* [GIVEN INFORMATION]
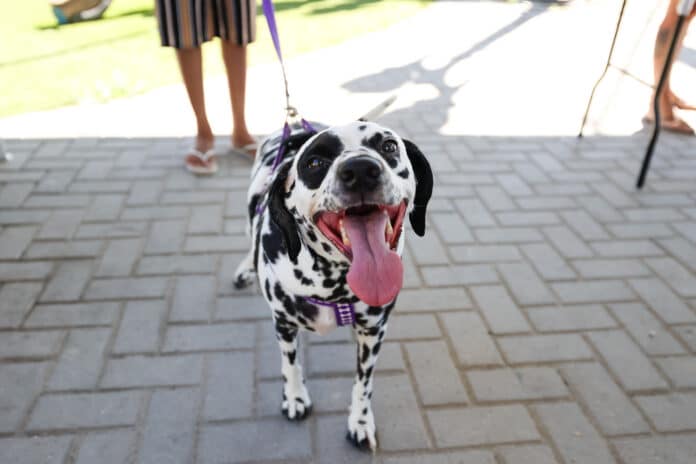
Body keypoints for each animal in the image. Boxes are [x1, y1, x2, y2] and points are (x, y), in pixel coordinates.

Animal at [235, 118, 436, 450]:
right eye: (315, 162)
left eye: (388, 146)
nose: (360, 170)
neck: (333, 283)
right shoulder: (283, 324)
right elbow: (290, 365)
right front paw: (295, 397)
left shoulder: (373, 332)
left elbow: (363, 383)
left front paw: (360, 421)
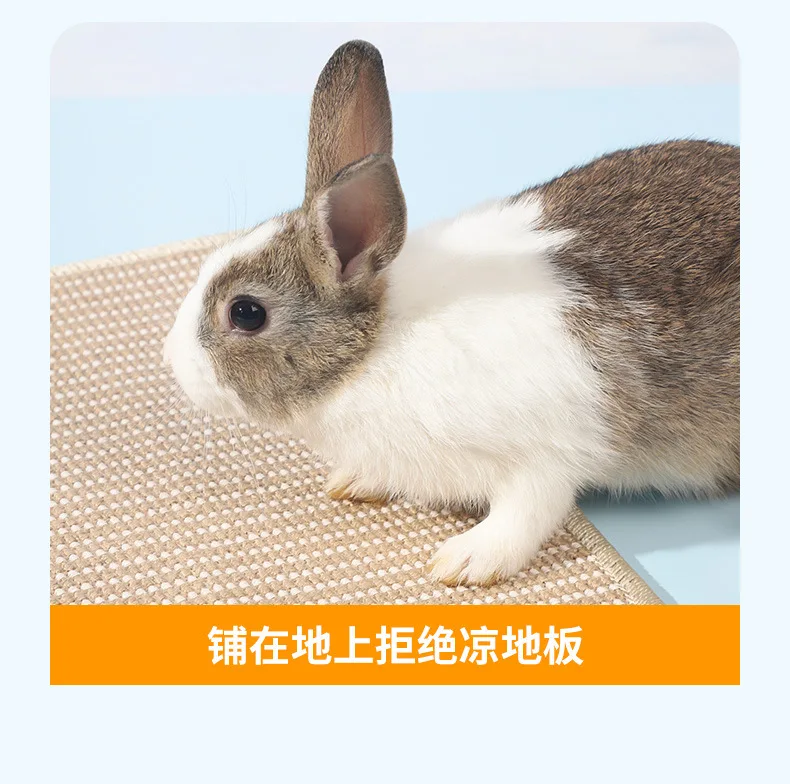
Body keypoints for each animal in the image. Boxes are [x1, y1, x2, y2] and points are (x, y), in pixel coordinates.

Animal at [163, 40, 739, 587]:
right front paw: (356, 481)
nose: (171, 358)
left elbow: (527, 513)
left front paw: (465, 563)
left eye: (246, 312)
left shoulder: (549, 452)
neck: (374, 350)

* [TASK GOAL]
Search the preceding listing for "left" and extract every line where it is found.

* [THE COMPLETED TASK]
left eye: (388, 146)
left shoulder: (373, 332)
left elbow: (363, 383)
left front paw: (360, 421)
left elbow: (527, 513)
left front paw: (465, 563)
left eye: (246, 312)
left shoulder: (549, 452)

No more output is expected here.